Tyrone Mayor Eric Dial, Town Manager Kyle Hood and Atlanta Regional Commission (ARC) representative Jared Lombard met with approximately 80 Sandy Creek High School students on March 19 to explore what the town can do to attract people in their 20s to have them return to Fayette County after their education is complete.

“We’re going through the comp plan process and we wanted to ask the young people what Tyrone and Fayette County should look like in the next 10 years so they will be more inclined to come back,” said Dial.

Dial said Tyrone adopted the most recent 10-year Comprehensive Plan eight years ago. That adoption came at the beginning of the Great Recession that had a significant impact of Tyrone and Fayette County.

Hood told students their input would serve as part of the public input process to develop the comp plan. He noted that changes in areas of metro Atlanta in recent years have witnessed the continued develop of areas such as Suwanee, Vinings and Serenbe.

As for including high school students in the process, Hood said such a move had not been done before. Including students in the process will “hopefully bring you back and we need to know what it will take to bring you back.”

Lombard during the hour-long meeting asked a number of questions to which the students keyed in a response.

One of those questions asked where students thought they would be living in 10 years.
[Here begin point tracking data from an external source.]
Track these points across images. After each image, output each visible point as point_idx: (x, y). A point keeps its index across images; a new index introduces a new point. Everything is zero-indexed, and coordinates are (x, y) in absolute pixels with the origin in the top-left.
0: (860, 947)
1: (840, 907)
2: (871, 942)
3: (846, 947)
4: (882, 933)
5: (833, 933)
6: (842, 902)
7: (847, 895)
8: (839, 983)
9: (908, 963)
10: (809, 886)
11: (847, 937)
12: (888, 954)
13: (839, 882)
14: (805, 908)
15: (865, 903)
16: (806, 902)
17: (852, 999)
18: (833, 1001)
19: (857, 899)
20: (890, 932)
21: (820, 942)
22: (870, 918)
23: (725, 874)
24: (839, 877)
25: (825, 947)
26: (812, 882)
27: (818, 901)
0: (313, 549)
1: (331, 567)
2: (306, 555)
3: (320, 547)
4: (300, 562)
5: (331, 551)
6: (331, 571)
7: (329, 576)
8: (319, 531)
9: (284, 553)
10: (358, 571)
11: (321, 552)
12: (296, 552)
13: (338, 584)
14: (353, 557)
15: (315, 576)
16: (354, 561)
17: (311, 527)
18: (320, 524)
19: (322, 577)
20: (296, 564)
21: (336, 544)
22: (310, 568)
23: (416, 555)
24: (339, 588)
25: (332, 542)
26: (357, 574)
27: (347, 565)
In their responses, 32 percent listed a regional city such as Atlanta or Dallas, 23 percent listed a smaller “quirky” city such as Austin or Denver, 15 percent said a large city such as New York or Los Angeles, 15 percent said the Atlanta suburbs, 3 percent said in “the country” and 11 percent said in another country.
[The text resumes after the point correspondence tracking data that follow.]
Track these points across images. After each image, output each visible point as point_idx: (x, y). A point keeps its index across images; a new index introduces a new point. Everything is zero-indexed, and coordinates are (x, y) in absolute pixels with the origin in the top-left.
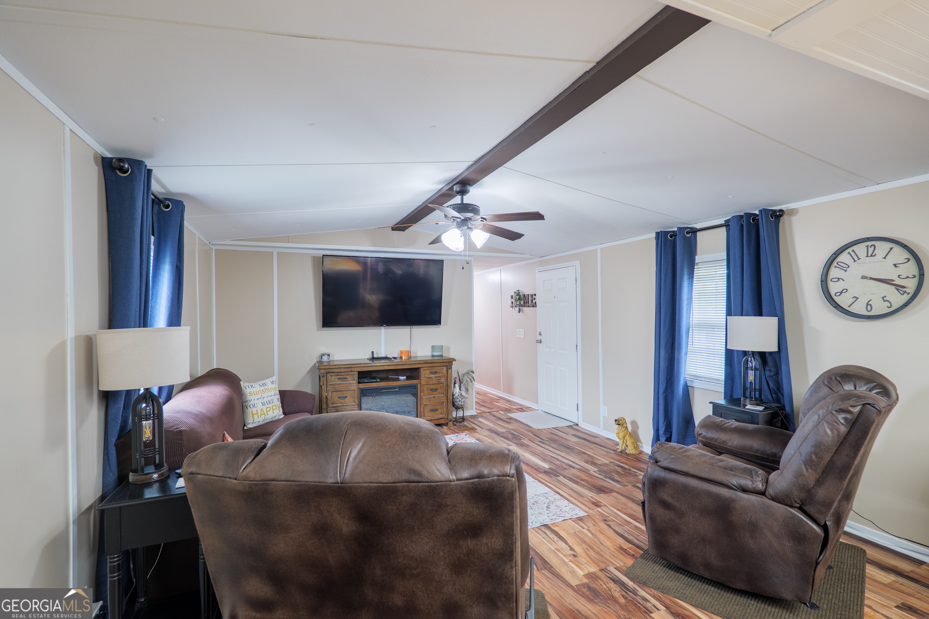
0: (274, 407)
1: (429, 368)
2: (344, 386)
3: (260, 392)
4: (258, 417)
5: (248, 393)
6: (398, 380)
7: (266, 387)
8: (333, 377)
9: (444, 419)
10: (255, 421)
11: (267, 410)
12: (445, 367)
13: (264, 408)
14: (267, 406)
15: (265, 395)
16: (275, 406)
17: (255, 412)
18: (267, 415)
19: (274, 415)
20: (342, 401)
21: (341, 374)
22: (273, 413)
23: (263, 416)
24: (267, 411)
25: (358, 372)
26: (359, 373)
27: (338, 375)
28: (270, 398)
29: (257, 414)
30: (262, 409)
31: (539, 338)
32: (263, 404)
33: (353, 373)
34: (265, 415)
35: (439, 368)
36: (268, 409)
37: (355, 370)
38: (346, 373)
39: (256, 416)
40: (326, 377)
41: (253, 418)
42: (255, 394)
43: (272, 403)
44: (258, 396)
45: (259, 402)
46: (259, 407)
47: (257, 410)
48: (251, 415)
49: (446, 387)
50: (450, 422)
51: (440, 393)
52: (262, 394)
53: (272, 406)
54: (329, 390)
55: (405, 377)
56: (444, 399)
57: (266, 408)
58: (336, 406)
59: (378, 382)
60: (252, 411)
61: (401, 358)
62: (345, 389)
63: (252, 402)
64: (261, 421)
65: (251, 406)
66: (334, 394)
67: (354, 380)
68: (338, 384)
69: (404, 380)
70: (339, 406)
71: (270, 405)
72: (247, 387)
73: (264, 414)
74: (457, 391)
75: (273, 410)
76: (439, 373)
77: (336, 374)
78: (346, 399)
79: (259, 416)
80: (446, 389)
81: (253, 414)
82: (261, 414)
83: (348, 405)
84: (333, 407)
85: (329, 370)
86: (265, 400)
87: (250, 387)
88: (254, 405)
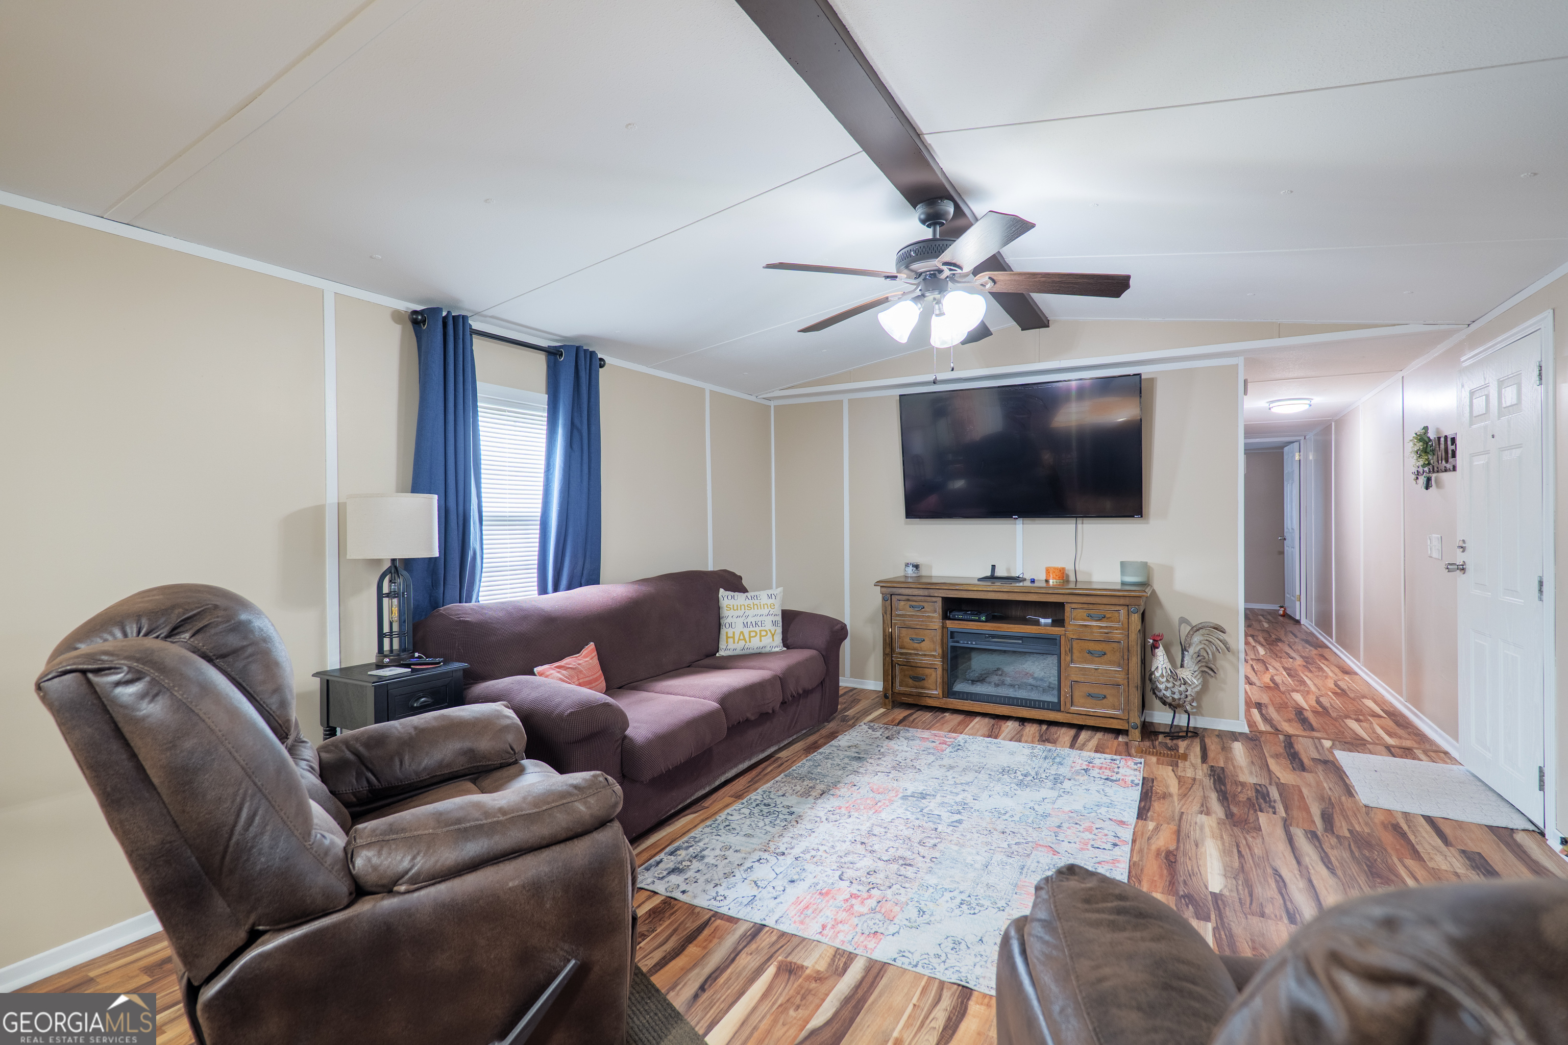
0: (764, 633)
1: (1085, 606)
2: (919, 621)
3: (743, 607)
4: (734, 643)
5: (725, 606)
6: (1037, 623)
7: (756, 602)
8: (902, 603)
9: (1119, 721)
10: (728, 647)
11: (750, 634)
12: (1124, 607)
13: (746, 631)
14: (751, 629)
15: (751, 613)
16: (766, 631)
17: (730, 635)
18: (750, 642)
19: (761, 645)
20: (916, 645)
21: (914, 598)
22: (761, 641)
23: (742, 643)
24: (750, 637)
25: (943, 598)
26: (946, 600)
27: (908, 600)
28: (758, 619)
29: (733, 638)
30: (742, 633)
31: (1460, 558)
32: (745, 625)
33: (934, 599)
34: (746, 642)
35: (1108, 607)
36: (753, 634)
37: (936, 595)
38: (923, 598)
39: (730, 640)
40: (889, 601)
41: (727, 642)
42: (735, 608)
43: (760, 625)
44: (740, 613)
45: (741, 620)
46: (738, 628)
47: (734, 633)
48: (725, 637)
49: (1126, 651)
50: (1133, 730)
51: (1111, 663)
52: (746, 611)
53: (760, 631)
54: (895, 624)
55: (1049, 621)
56: (1120, 678)
57: (750, 632)
58: (906, 654)
59: (983, 621)
60: (727, 633)
61: (1047, 581)
62: (921, 625)
63: (729, 620)
64: (739, 649)
65: (727, 625)
66: (904, 631)
67: (935, 611)
68: (909, 615)
69: (1046, 625)
70: (910, 654)
71: (757, 629)
72: (725, 598)
73: (744, 639)
74: (1160, 666)
75: (761, 636)
76: (1108, 618)
77: (907, 597)
78: (923, 644)
79: (736, 641)
80: (1126, 657)
81: (727, 638)
82: (739, 640)
83: (925, 655)
84: (901, 654)
85: (894, 590)
86: (749, 620)
87: (730, 597)
88: (730, 625)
Asked what would lead them to live in Tyrone 10 years from now, 12 percent said jobs, 12 percent said being close to friends and relatives, 2 percent said the Atlanta Braves, 14 percent said Tyrone would be the place they wanted to be after they leave work and 60 percent said moving back to Tyrone “is not going to happen.”

Responding to further examination of that question, students gave a variety of reasons such as the town’s lack of job diversity, an insufficient number of nice restaurants, limited recreational opportunities in the town, “we have a lot of jobs but no careers,” the lack of new buildings, the “town feels old,” the absence of young people and, as one students stated in a very polite manner and in regard to older residents, “let them have their town.”
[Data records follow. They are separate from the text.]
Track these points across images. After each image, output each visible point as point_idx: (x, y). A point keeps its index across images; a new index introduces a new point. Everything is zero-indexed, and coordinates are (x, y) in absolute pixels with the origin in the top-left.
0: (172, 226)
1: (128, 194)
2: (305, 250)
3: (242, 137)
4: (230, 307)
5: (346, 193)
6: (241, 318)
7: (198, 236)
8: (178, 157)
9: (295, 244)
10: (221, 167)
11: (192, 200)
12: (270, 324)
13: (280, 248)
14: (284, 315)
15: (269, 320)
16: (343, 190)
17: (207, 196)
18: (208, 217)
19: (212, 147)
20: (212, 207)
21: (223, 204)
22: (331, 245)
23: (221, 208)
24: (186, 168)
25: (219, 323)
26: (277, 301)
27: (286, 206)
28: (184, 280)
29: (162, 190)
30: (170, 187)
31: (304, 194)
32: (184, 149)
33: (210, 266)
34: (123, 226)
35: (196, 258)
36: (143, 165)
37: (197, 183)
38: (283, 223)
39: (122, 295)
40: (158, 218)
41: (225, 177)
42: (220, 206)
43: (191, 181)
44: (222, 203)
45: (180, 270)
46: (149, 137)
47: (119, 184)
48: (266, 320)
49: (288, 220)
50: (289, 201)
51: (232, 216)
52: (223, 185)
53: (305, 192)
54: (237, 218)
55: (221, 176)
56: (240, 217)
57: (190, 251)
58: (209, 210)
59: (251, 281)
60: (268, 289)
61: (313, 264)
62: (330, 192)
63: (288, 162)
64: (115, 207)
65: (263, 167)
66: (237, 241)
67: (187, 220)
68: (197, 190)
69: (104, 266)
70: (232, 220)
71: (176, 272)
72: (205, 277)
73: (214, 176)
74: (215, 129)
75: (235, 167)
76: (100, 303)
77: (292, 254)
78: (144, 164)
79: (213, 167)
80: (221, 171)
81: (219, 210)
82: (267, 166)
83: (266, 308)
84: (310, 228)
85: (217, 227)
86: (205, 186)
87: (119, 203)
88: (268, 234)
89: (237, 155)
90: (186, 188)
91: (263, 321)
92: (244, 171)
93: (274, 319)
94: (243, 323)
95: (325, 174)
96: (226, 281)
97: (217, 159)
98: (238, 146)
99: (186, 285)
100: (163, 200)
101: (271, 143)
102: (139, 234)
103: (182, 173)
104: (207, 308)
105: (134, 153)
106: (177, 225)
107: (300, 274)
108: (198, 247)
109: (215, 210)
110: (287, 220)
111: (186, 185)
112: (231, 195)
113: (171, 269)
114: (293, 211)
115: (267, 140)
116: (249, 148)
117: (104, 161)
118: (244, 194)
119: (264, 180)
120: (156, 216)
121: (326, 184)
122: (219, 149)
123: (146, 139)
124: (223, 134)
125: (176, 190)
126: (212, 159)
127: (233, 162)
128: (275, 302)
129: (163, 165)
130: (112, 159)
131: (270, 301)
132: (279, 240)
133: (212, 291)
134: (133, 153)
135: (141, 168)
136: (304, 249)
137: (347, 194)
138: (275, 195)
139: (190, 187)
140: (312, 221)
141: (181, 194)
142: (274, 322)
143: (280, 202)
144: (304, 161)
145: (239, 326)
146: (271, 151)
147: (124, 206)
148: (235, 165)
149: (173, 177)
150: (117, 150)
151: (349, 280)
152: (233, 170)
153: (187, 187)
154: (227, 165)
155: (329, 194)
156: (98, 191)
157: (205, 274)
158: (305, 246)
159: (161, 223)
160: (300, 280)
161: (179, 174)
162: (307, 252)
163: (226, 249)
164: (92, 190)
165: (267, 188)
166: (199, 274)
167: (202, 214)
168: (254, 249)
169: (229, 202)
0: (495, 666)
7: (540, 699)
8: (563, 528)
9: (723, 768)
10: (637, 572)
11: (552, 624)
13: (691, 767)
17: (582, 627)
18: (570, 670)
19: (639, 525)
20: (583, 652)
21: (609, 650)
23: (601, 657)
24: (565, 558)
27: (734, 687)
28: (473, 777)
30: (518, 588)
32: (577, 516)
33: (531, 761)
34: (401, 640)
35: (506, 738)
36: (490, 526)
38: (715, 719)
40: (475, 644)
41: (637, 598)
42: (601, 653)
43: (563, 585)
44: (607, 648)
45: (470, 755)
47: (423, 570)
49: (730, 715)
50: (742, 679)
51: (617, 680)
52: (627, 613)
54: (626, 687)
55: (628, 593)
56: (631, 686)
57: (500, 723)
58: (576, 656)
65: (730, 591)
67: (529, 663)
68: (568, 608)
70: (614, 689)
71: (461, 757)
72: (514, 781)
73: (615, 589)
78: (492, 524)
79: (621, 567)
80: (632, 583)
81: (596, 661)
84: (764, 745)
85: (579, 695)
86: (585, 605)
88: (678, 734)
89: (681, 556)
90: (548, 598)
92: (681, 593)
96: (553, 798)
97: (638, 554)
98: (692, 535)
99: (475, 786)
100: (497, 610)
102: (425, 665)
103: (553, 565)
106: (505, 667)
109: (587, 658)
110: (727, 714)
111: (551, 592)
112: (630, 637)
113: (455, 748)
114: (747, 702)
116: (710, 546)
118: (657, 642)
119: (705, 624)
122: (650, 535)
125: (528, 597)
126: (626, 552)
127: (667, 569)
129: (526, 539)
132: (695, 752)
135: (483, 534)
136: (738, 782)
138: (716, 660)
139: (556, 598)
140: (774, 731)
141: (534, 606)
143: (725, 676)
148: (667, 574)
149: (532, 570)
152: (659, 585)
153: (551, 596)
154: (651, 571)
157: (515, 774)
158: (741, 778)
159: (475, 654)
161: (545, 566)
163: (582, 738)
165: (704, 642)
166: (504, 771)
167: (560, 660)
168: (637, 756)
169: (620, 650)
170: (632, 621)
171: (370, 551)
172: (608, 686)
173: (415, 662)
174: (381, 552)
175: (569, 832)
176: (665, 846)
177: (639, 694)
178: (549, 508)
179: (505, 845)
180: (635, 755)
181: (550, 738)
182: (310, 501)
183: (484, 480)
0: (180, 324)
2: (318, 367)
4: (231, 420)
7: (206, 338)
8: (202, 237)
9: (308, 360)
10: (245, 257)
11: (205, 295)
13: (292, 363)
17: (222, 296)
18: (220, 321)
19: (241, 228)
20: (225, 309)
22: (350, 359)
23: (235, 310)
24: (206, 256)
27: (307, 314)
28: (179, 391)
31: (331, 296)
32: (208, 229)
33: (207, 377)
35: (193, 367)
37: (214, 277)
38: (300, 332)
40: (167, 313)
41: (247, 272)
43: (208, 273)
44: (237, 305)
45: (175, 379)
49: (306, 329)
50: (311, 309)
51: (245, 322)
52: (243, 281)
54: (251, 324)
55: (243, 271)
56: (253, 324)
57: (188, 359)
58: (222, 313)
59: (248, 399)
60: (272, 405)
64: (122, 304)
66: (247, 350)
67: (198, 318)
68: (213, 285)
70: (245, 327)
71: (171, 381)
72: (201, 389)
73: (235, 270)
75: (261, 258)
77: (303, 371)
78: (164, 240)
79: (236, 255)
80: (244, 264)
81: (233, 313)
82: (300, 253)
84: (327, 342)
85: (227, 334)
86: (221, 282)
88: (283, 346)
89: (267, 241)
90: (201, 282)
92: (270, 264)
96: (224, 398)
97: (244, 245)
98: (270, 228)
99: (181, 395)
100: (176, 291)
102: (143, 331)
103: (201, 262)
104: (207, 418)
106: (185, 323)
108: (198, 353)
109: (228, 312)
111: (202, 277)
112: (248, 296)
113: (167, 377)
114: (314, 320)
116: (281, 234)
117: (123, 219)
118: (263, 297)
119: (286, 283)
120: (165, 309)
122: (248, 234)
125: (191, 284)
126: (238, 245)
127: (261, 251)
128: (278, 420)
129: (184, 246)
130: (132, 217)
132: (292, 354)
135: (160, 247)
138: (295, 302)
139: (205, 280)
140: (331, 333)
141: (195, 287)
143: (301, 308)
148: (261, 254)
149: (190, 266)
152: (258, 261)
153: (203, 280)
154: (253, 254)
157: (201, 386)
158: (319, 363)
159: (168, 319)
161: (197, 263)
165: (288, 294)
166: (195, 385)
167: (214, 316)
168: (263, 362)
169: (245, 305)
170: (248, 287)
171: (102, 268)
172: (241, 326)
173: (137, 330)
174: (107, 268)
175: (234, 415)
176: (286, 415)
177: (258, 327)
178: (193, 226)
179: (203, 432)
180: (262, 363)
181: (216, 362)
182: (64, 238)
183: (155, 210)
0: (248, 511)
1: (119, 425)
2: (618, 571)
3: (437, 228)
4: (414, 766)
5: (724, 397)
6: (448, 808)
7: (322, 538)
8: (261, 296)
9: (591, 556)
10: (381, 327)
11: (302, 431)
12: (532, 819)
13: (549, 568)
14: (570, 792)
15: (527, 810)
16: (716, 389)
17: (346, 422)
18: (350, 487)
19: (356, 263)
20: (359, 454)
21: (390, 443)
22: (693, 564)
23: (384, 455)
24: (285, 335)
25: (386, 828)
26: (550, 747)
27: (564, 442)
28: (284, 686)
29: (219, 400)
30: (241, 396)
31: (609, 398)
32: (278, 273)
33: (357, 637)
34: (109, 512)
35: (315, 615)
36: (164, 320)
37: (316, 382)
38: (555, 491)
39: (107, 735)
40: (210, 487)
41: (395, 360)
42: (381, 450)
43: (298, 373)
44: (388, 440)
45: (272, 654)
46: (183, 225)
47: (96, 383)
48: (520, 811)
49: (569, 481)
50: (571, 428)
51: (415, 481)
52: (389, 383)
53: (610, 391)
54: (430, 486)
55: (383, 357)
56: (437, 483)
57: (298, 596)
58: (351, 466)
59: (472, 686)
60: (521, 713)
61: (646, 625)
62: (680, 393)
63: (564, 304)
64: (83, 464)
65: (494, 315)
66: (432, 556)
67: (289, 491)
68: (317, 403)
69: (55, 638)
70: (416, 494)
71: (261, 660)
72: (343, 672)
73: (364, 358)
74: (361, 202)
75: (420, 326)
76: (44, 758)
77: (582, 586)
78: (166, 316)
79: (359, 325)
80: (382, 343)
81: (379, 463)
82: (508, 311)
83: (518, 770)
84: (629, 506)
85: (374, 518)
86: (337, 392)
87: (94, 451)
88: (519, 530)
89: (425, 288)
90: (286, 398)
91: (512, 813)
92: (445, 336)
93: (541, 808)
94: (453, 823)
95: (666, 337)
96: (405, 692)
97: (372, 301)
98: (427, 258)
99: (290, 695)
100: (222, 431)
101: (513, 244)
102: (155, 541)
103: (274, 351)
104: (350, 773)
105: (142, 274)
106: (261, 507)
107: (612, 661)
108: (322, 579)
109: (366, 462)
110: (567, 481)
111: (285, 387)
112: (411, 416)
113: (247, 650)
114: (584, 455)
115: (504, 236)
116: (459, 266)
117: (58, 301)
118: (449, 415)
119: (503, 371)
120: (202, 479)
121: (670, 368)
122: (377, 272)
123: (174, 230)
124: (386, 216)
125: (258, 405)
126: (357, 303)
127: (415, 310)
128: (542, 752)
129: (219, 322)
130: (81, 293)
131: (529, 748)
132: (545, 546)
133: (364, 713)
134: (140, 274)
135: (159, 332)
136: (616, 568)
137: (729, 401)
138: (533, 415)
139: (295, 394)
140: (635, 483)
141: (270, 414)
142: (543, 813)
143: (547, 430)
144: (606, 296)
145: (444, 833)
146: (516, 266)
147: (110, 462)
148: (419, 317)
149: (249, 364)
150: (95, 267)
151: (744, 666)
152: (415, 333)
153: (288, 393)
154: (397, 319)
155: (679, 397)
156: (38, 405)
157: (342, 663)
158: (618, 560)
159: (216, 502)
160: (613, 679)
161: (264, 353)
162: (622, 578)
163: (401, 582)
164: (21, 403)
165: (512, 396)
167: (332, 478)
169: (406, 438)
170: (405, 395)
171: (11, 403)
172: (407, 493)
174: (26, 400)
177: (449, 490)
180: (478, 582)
Asked what type of living arrangement they would expect to have in 10 years, 29 percent said an apartment, 29 percent said a loft, 15 percent said a high-rise condo, 12 percent said a house, followed by a townhouse at 8 percent, a ranch at 5 percent and their parent’s basement at 2 percent.

Tyrone might be near the end of its state-required 10-year Comprehensive Plan, but changes in the local economy have led to a need to re-evaluate the plan and develop a new document.

Dial previously stated the belief that, with so many conditions changing locally since that time, the town is in need of an entirely new document. And unlike eight years ago, the new document will come at no cost due to recent changes in state law.

Tyrone held the first public meeting on Feb. 17 where residents had their say on a variety of issues they would like to see occur in the next 10 years. Once a second public meeting is completed, the top pressing issues and others identified will go back to stakeholders who will develop possible solutions to respond to the identified needs.

The Town Council will then take the proposed solutions to the public and ask if the solutions have public support. If supported, the council can adopt the plan which would be forwarded for review and final approval by ARC.

Current law requires that the various regional commissions, such as the ARC to which Fayette County belongs, provide comprehensive plans at no cost.